2. De minister kan op aanvraag aan een zorgaanbieder een subsidie verstrekken voor het via coronabanen tewerkstellen en begeleiden van werknemers die een beroepsopleiding in de derde leerweg volgen als bedoeld in artikel 1.4.1, lid 1.a, van de Wet educatie en beroepsonderwijs met als doel het behalen van een certificaat als bedoeld in artikel 7.2.3 van de Wet educatie en beroepsonderwijs.
3. De coronabanen die in aanmerking komen voor subsidie zijn:
a. coronabaan – gastheer of gastvrouw;
b. coronabaan – zorg-assistent of zorgbuddy;
c. coronabaan – ADL-ondersteuner;
d. coronabaan – welzijn-assistent;
e. coronabaan – ondersteuner zorgmedewerker; of
f. coronabaan – ondersteuner veiligheid.
Artikel 4. Subsidievoorwaarden
1. Subsidie wordt enkel verstrekt aan zorgaanbieders die op 1 januari 2021 in het handelsregister stonden ingeschreven met een hoofd- of nevenactiviteit met een SBI-code die in de Bijlage is opgenomen.
2. In afwijking van het eerste lid, kan subsidie worden verstrekt aan een zorgaanbieder indien uit de aanduiding waarmee de zorgaanbieder op 1 januari 2021 is ingeschreven in het handelsregister, naar het oordeel van de minister blijkt dat de zorgaanbieder een hoofd- of nevenactiviteit uitvoert die in de Bijlage is opgenomen.
3. De activiteiten, bedoeld in artikel 3, eerste en tweede lid, zijn in totaal voor maximaal zes maanden subsidiabel in de periode van 1 januari 2021 tot en met 31 december 2021.

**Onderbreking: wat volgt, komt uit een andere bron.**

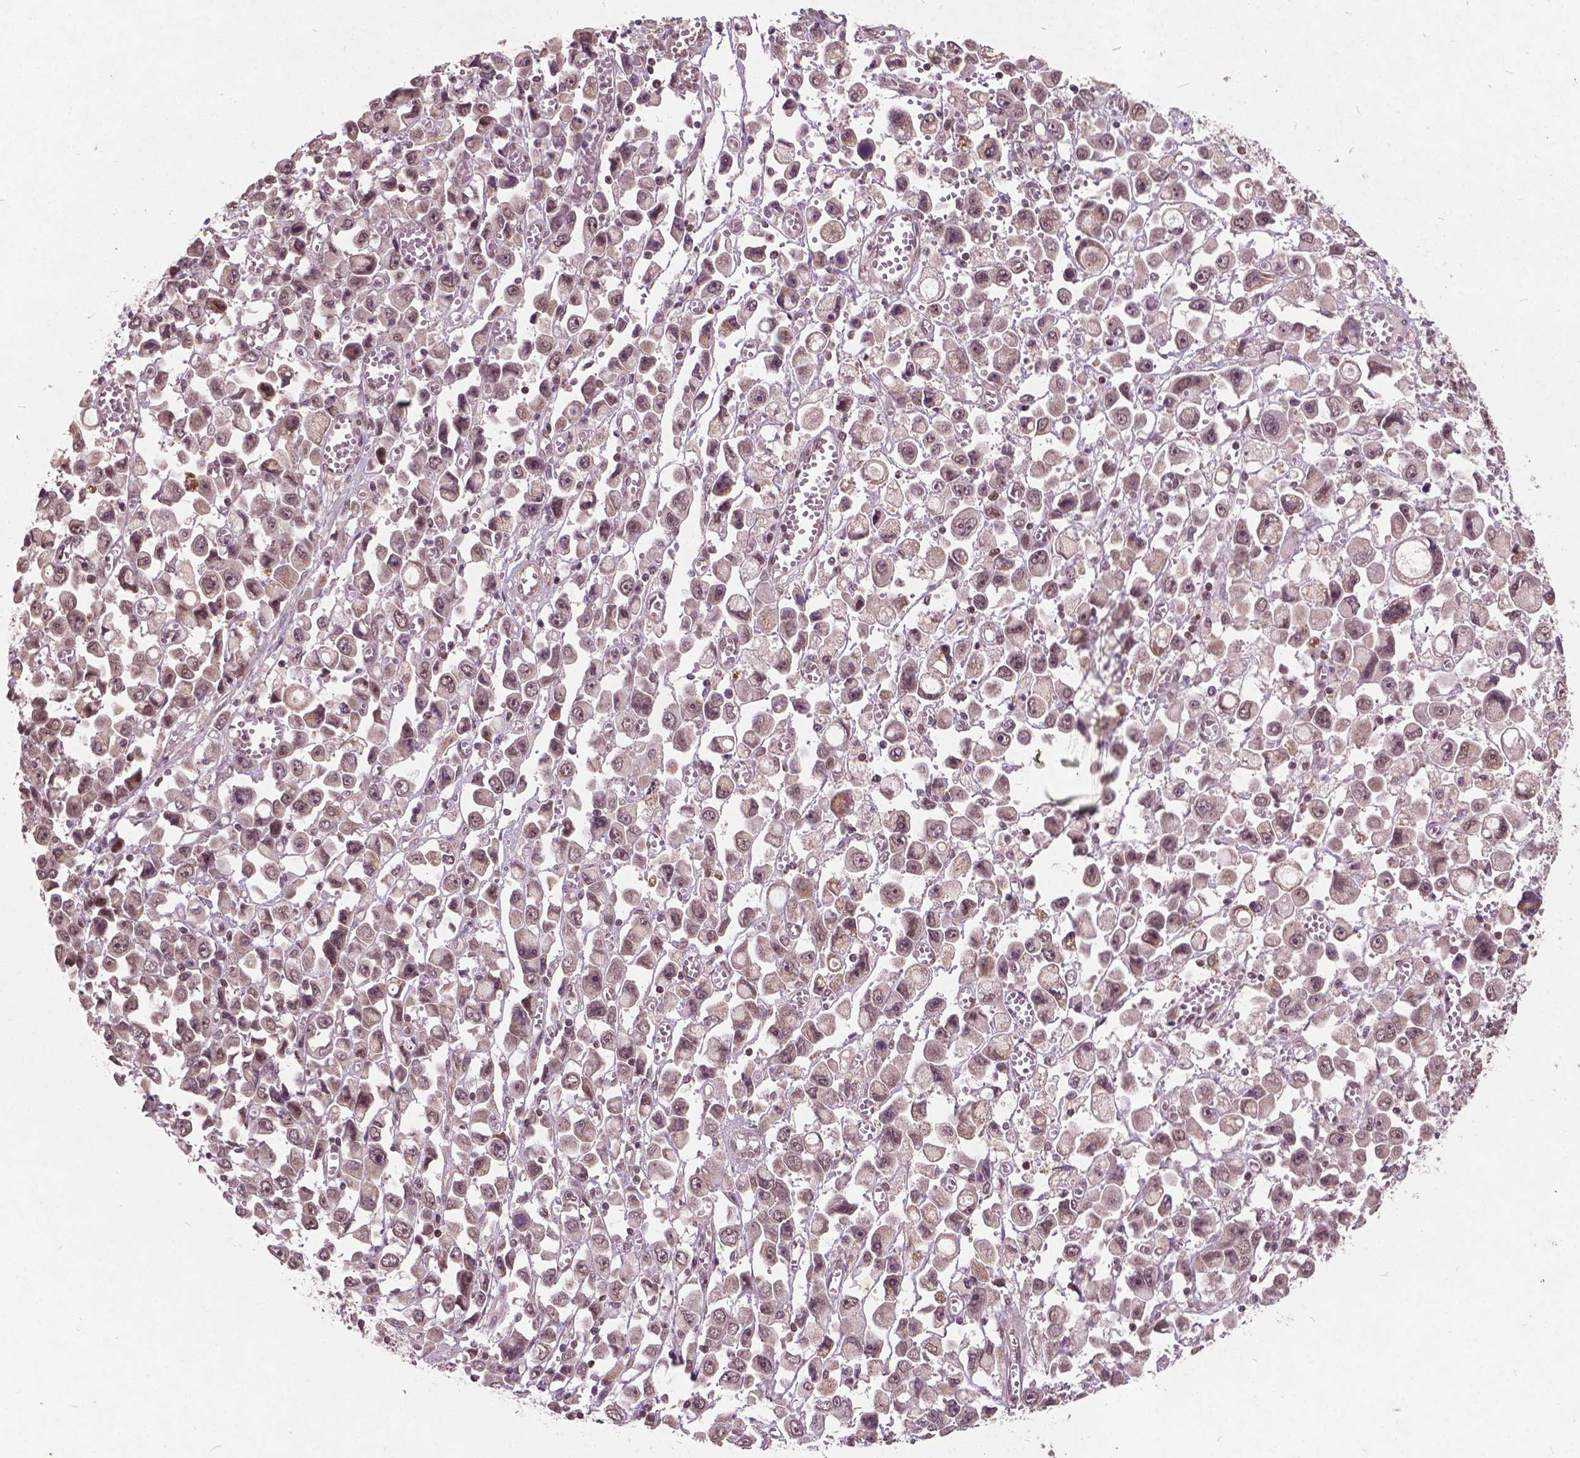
{"staining": {"intensity": "weak", "quantity": "<25%", "location": "nuclear"}, "tissue": "stomach cancer", "cell_type": "Tumor cells", "image_type": "cancer", "snomed": [{"axis": "morphology", "description": "Adenocarcinoma, NOS"}, {"axis": "topography", "description": "Stomach, upper"}], "caption": "An immunohistochemistry histopathology image of stomach cancer (adenocarcinoma) is shown. There is no staining in tumor cells of stomach cancer (adenocarcinoma). (Brightfield microscopy of DAB (3,3'-diaminobenzidine) IHC at high magnification).", "gene": "GPS2", "patient": {"sex": "male", "age": 70}}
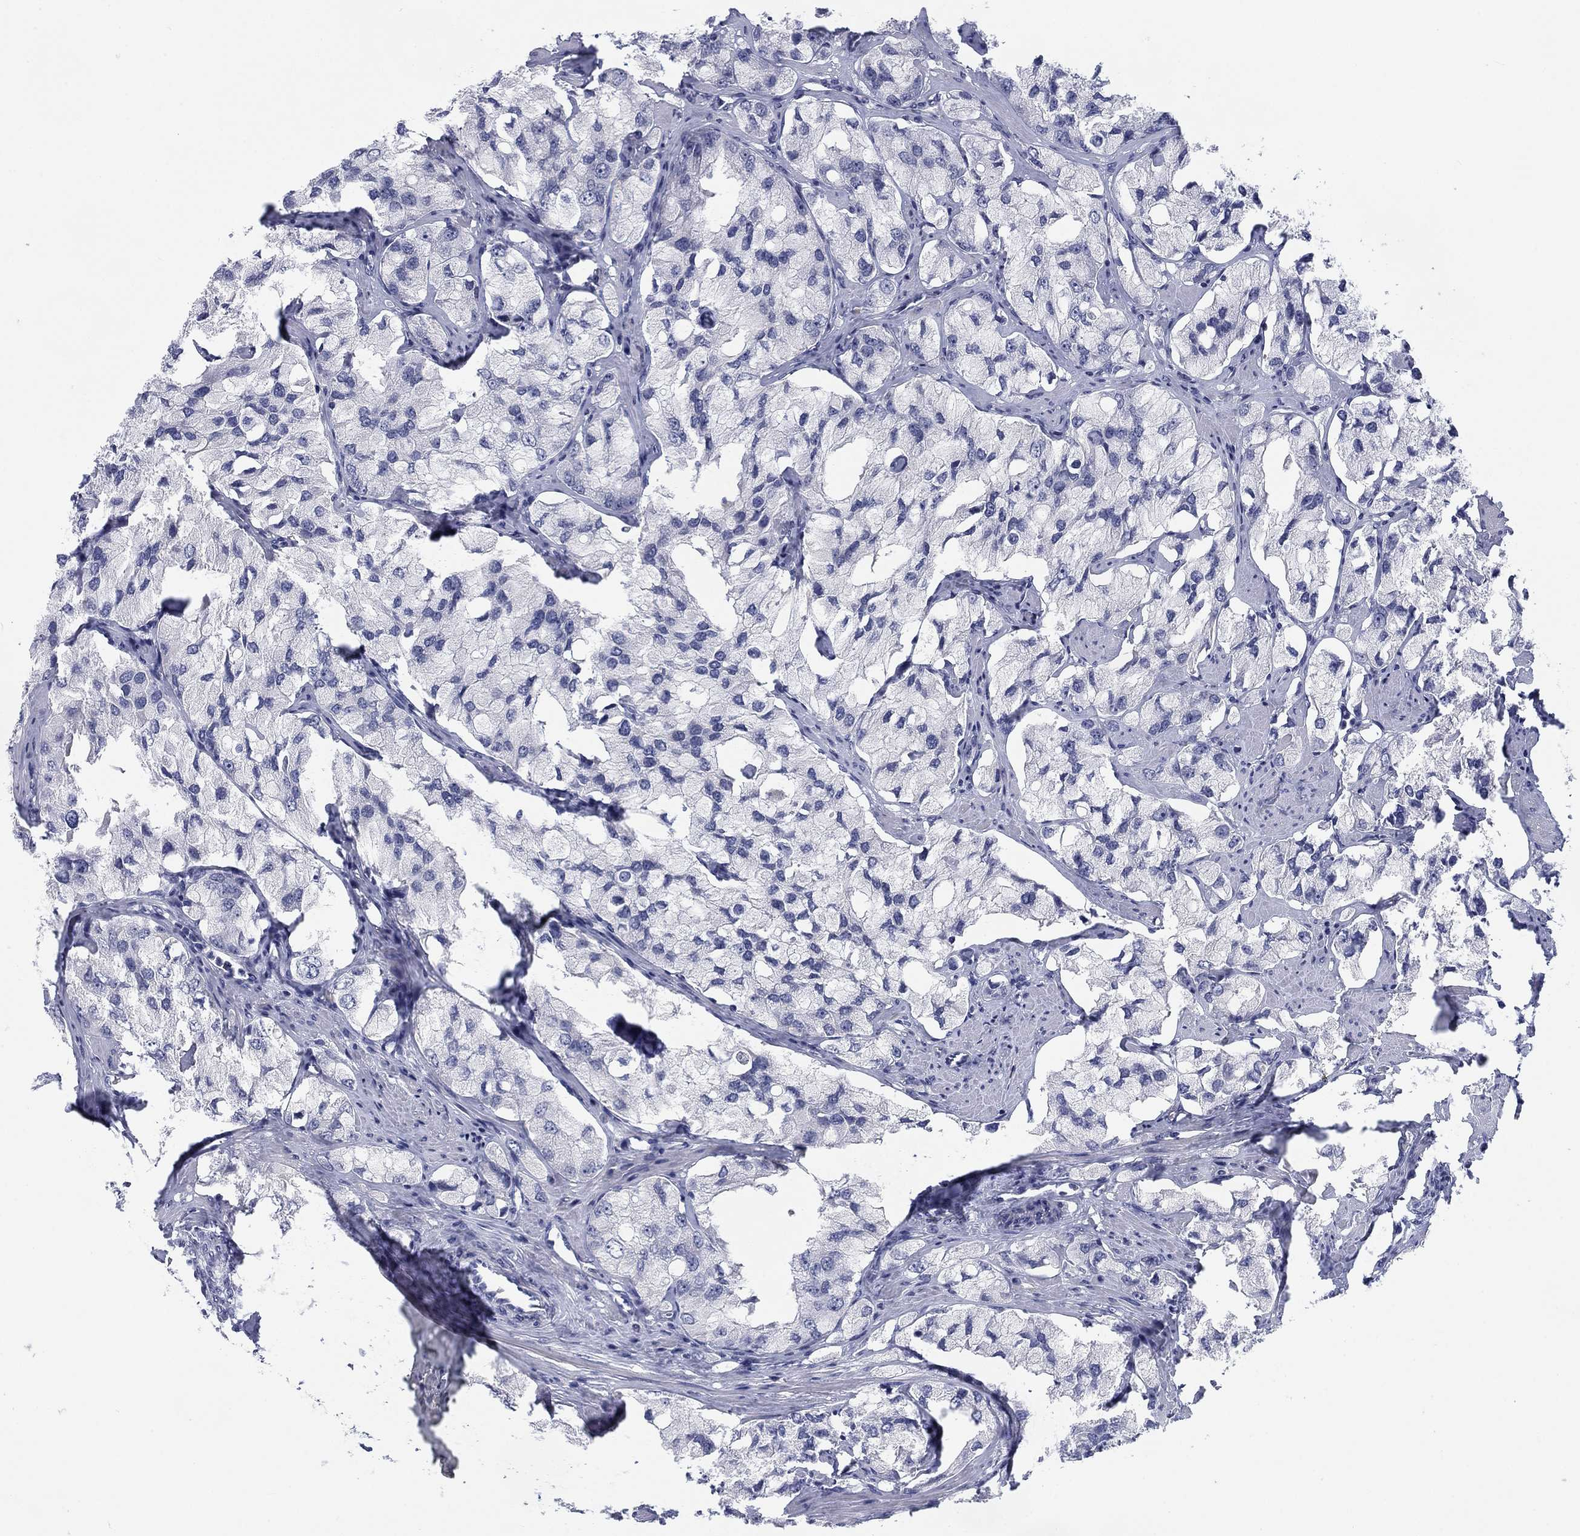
{"staining": {"intensity": "negative", "quantity": "none", "location": "none"}, "tissue": "prostate cancer", "cell_type": "Tumor cells", "image_type": "cancer", "snomed": [{"axis": "morphology", "description": "Adenocarcinoma, NOS"}, {"axis": "topography", "description": "Prostate and seminal vesicle, NOS"}, {"axis": "topography", "description": "Prostate"}], "caption": "This is a micrograph of immunohistochemistry staining of prostate cancer (adenocarcinoma), which shows no expression in tumor cells. Nuclei are stained in blue.", "gene": "CALB1", "patient": {"sex": "male", "age": 64}}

4. Subsidie voor periode 1 wordt uitsluitend verstrekt indien:
a. de werknemer vanaf 1 januari 2021 wordt ingezet bij de zorgaanbieder;
b. het contract voor minimaal twee en maximaal zes maanden wordt aangegaan; en
c. in het contract wordt vastgelegd dat de arbeidsduur in ieder geval gemiddeld 20 uur per week bedraagt.
5. Subsidie voor periode 2 wordt uitsluitend verstrekt indien:
a. de werknemer vanaf 1 juli 2021 maar voor 1 oktober 2021 wordt ingezet bij de zorgaanbieder;
b. het contract voor minimaal twee en maximaal zes maanden wordt aangegaan; en
c. in het contract wordt vastgelegd dat de arbeidsduur in ieder geval gemiddeld 20 uur per week bedraagt.
6. De minister beslist afwijzend op een aanvraag indien het aantal personen dat coronabanen als bedoeld in artikel 3, derde lid, verricht en waarvoor de zorgaanbieder subsidie aanvraagt, het aantal werkzame personen bij de zorgaanbieder met meer dan 100% doet toenemen.
7. In afwijking van het zesde lid kan een zorgaanbieder met maximaal 2 werkzame personen subsidie voor in totaal 3 coronabanen als bedoeld in artikel 3, derde lid, aanvragen.

Voetnoten

1.Dit volgt allemaal uit de toelichting op de Subsidieregeling 2021, Staatscourant 2021, 9180 Staatscourant 2021, 9180 | Overheid.nl > Officiële bekendmakingen.
2.Dit volgt uit de toelichting op de Subsidieregeling bij artikel 12 van de Subsidieregeling. Hierin staat dat de zorgaanbieder voor de vaststelling aan de hand van een verklaring inzake werkelijke kosten dient aan te tonen dat de activiteiten zijn verricht en dat is voldaan aan de aan de verleende subsidie verbonden verplichtingen en dat de minister daarnaast steekproefsgewijs de verklaring inzake de werkelijke kosten nader kan onderzoeken.
3.Dit volt uit artikel 4:46, tweede lid van de Algemene wet bestuursrecht.